The ARF conducts several research initiatives. It publishes the Journal of Advertising Research, a peer-reviewed academic periodical. It also sponsors a variety of advertising-related marketing research endeavours and hosts periodic conferences on advertising and media-related topics. The ARF operates the Roy Morgan Information Center as a clearinghouse for advertising research, promulgating industry standards and guidelines, and it provides training and administers the annual David Ogilvy Awards Program.

==Knowledge Center==
ARF's Knowledge Center houses original historical reports, papers and videos developed during the formative years of the advertising research industry. Established in 1953 to serve as a central resource for materials relating to advertising research, the ARF Knowledge Center also offers specialized tools and services to help ARF members keep up-to-date with the latest knowledge applicable to business needs.

== History ==
The Advertising Research Agency was formed in 1936. During its first 15 years, ARF sponsored over 200 studies including studies involving newspapers, farm magazines, business magazines, and an executive management publication.

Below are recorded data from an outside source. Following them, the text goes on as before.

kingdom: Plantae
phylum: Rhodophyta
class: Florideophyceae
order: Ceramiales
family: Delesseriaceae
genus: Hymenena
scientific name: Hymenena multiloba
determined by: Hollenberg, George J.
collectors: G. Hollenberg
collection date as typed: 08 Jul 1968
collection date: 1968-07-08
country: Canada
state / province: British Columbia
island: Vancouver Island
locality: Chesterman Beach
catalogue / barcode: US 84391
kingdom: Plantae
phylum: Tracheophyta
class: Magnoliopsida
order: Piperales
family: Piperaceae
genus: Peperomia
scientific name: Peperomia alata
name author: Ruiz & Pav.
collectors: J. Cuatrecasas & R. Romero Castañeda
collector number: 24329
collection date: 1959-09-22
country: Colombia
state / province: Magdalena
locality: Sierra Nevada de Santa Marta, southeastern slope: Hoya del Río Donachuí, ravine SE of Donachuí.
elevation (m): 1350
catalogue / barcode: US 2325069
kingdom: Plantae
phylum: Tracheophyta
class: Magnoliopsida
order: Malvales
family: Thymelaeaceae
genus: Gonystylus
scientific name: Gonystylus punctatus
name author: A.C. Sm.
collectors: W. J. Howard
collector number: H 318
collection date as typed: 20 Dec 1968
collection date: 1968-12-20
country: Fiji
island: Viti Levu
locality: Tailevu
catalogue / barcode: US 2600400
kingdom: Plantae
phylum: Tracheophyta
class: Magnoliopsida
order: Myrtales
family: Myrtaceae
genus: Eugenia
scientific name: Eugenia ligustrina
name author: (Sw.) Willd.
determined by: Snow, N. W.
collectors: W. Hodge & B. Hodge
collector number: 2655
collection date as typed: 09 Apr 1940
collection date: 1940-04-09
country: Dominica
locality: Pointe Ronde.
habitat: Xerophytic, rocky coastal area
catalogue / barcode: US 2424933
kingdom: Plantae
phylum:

In the beginning of the 1950s, the ARF began working with media companies in addition to advertisers and agencies. The agency supervised a study on household ownership of radio & television sets in 1954. It also published "Recommended Standards for Radio & Television Program Audience Size Measurements," in 1954. In 1955 the ARF influenced the U.S. Census Bureau to include a TV ownership question in its questionnaires. Research companies were invited to become ARF members in 1967.

During the 1990s, the ARF spearheaded primary research in studies such as the Copy Research Validity Project, which redefined the area of copy testing, and the ARF/Ad Council Study to determine the impact of public service advertising. More recently, the ARF has pioneered efforts to define advertising engagement and to measure consumers' emotional responses to advertising.

== Forums ==
The ARF hosts forums, which are meetings and presentations where industry experts and members can share knowledge and information. Forums are held in the ARF's NYC office located at 432 Park Avenue South and are also available virtually.